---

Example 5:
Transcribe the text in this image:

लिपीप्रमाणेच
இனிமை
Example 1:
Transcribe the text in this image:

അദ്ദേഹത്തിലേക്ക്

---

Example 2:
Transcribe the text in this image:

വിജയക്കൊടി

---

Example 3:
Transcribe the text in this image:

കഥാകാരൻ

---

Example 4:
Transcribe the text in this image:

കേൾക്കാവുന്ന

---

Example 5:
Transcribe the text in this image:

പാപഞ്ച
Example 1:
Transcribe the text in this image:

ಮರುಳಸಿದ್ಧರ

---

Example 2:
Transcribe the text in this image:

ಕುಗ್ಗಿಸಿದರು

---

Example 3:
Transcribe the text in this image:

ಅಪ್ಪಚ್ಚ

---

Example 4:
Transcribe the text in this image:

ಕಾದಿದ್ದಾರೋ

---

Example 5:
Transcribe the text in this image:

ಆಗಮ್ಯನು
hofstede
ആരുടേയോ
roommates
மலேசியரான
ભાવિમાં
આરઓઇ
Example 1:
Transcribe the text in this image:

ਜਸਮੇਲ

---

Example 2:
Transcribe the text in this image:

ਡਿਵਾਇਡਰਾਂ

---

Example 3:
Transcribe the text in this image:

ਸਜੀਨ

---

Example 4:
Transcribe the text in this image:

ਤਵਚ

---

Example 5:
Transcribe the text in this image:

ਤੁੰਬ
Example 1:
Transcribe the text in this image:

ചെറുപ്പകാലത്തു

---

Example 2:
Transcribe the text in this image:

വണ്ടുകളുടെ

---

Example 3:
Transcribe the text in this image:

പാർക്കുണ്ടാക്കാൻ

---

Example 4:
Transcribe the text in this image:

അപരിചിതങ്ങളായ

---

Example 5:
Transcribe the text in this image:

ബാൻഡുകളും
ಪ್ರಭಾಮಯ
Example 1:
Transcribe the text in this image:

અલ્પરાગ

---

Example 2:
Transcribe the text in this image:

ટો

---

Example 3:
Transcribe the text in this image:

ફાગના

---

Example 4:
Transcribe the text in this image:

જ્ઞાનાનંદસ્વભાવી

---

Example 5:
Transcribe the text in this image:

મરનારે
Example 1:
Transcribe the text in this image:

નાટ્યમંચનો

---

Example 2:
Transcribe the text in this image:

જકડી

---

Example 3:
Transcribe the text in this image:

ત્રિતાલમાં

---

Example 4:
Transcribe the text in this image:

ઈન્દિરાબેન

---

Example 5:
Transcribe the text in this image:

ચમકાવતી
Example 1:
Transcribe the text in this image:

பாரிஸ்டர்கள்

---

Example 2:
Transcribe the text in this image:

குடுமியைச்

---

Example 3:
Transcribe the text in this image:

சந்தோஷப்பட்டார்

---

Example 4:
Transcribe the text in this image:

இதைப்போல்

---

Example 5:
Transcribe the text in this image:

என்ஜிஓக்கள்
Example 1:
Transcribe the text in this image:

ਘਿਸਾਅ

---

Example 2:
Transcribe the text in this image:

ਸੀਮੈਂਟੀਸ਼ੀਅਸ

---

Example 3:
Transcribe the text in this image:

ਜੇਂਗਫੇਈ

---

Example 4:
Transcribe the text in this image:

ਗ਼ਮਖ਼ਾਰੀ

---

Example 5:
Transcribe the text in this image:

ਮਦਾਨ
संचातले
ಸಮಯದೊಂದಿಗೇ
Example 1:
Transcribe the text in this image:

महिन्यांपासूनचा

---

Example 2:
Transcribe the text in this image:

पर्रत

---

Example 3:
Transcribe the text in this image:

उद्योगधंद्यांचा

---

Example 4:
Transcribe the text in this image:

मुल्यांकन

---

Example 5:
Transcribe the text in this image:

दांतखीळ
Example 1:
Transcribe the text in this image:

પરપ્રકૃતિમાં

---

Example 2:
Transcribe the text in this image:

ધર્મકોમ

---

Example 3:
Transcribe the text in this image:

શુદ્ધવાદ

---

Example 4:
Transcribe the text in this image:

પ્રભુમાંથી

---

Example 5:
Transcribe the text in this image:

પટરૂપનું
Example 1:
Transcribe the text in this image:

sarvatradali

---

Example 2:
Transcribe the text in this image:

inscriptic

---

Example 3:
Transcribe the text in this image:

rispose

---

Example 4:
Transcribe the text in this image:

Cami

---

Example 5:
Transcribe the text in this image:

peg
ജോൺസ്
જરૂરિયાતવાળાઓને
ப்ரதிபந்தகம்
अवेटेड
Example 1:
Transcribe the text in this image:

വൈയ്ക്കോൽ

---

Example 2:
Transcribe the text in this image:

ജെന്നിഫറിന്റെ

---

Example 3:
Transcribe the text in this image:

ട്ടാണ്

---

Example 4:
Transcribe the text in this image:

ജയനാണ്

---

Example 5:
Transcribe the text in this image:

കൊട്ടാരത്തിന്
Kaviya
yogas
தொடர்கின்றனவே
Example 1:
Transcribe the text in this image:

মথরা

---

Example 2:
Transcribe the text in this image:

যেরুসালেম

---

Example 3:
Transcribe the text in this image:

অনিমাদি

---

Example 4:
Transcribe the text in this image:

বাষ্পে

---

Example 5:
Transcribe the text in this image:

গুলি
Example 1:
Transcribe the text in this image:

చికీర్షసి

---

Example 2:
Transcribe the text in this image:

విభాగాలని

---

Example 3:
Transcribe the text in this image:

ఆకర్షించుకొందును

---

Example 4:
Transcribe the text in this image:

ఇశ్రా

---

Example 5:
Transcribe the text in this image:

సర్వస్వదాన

WHAT NEEDS TO BE DONE »
Exactly reproduce every line found in the records.

EXPECTED ANSWER »
---

Example 5:
Transcribe the text in this image:

लिपीप्रमाणेच
இனிமை
Example 1:
Transcribe the text in this image:

അദ്ദേഹത്തിലേക്ക്

---

Example 2:
Transcribe the text in this image:

വിജയക്കൊടി

---

Example 3:
Transcribe the text in this image:

കഥാകാരൻ

---

Example 4:
Transcribe the text in this image:

കേൾക്കാവുന്ന

---

Example 5:
Transcribe the text in this image:

പാപഞ്ച
Example 1:
Transcribe the text in this image:

ಮರುಳಸಿದ್ಧರ

---

Example 2:
Transcribe the text in this image:

ಕುಗ್ಗಿಸಿದರು

---

Example 3:
Transcribe the text in this image:

ಅಪ್ಪಚ್ಚ

---

Example 4:
Transcribe the text in this image:

ಕಾದಿದ್ದಾರೋ

---

Example 5:
Transcribe the text in this image:

ಆಗಮ್ಯನು
hofstede
ആരുടേയോ
roommates
மலேசியரான
ભાવિમાં
આરઓઇ
Example 1:
Transcribe the text in this image:

ਜਸਮੇਲ

---

Example 2:
Transcribe the text in this image:

ਡਿਵਾਇਡਰਾਂ

---

Example 3:
Transcribe the text in this image:

ਸਜੀਨ

---

Example 4:
Transcribe the text in this image:

ਤਵਚ

---

Example 5:
Transcribe the text in this image:

ਤੁੰਬ
Example 1:
Transcribe the text in this image:

ചെറുപ്പകാലത്തു

---

Example 2:
Transcribe the text in this image:

വണ്ടുകളുടെ

---

Example 3:
Transcribe the text in this image:

പാർക്കുണ്ടാക്കാൻ

---

Example 4:
Transcribe the text in this image:

അപരിചിതങ്ങളായ

---

Example 5:
Transcribe the text in this image:

ബാൻഡുകളും
ಪ್ರಭಾಮಯ
Example 1:
Transcribe the text in this image:

અલ્પરાગ

---

Example 2:
Transcribe the text in this image:

ટો

---

Example 3:
Transcribe the text in this image:

ફાગના

---

Example 4:
Transcribe the text in this image:

જ્ઞાનાનંદસ્વભાવી

---

Example 5:
Transcribe the text in this image:

મરનારે
Example 1:
Transcribe the text in this image:

નાટ્યમંચનો

---

Example 2:
Transcribe the text in this image:

જકડી

---

Example 3:
Transcribe the text in this image:

ત્રિતાલમાં

---

Example 4:
Transcribe the text in this image:

ઈન્દિરાબેન

---

Example 5:
Transcribe the text in this image:

ચમકાવતી
Example 1:
Transcribe the text in this image:

பாரிஸ்டர்கள்

---

Example 2:
Transcribe the text in this image:

குடுமியைச்

---

Example 3:
Transcribe the text in this image:

சந்தோஷப்பட்டார்

---

Example 4:
Transcribe the text in this image:

இதைப்போல்

---

Example 5:
Transcribe the text in this image:

என்ஜிஓக்கள்
Example 1:
Transcribe the text in this image:

ਘਿਸਾਅ

---

Example 2:
Transcribe the text in this image:

ਸੀਮੈਂਟੀਸ਼ੀਅਸ

---

Example 3:
Transcribe the text in this image:

ਜੇਂਗਫੇਈ

---

Example 4:
Transcribe the text in this image:

ਗ਼ਮਖ਼ਾਰੀ

---

Example 5:
Transcribe the text in this image:

ਮਦਾਨ
संचातले
ಸಮಯದೊಂದಿಗೇ
Example 1:
Transcribe the text in this image:

महिन्यांपासूनचा

---

Example 2:
Transcribe the text in this image:

पर्रत

---

Example 3:
Transcribe the text in this image:

उद्योगधंद्यांचा

---

Example 4:
Transcribe the text in this image:

मुल्यांकन

---

Example 5:
Transcribe the text in this image:

दांतखीळ
Example 1:
Transcribe the text in this image:

પરપ્રકૃતિમાં

---

Example 2:
Transcribe the text in this image:

ધર્મકોમ

---

Example 3:
Transcribe the text in this image:

શુદ્ધવાદ

---

Example 4:
Transcribe the text in this image:

પ્રભુમાંથી

---

Example 5:
Transcribe the text in this image:

પટરૂપનું
Example 1:
Transcribe the text in this image:

sarvatradali

---

Example 2:
Transcribe the text in this image:

inscriptic

---

Example 3:
Transcribe the text in this image:

rispose

---

Example 4:
Transcribe the text in this image:

Cami

---

Example 5:
Transcribe the text in this image:

peg
ജോൺസ്
જરૂરિયાતવાળાઓને
ப்ரதிபந்தகம்
अवेटेड
Example 1:
Transcribe the text in this image:

വൈയ്ക്കോൽ

---

Example 2:
Transcribe the text in this image:

ജെന്നിഫറിന്റെ

---

Example 3:
Transcribe the text in this image:

ട്ടാണ്

---

Example 4:
Transcribe the text in this image:

ജയനാണ്

---

Example 5:
Transcribe the text in this image:

കൊട്ടാരത്തിന്
Kaviya
yogas
தொடர்கின்றனவே
Example 1:
Transcribe the text in this image:

মথরা

---

Example 2:
Transcribe the text in this image:

যেরুসালেম

---

Example 3:
Transcribe the text in this image:

অনিমাদি

---

Example 4:
Transcribe the text in this image:

বাষ্পে

---

Example 5:
Transcribe the text in this image:

গুলি
Example 1:
Transcribe the text in this image:

చికీర్షసి

---

Example 2:
Transcribe the text in this image:

విభాగాలని

---

Example 3:
Transcribe the text in this image:

ఆకర్షించుకొందును

---

Example 4:
Transcribe the text in this image:

ఇశ్రా

---

Example 5:
Transcribe the text in this image:

సర్వస్వదాన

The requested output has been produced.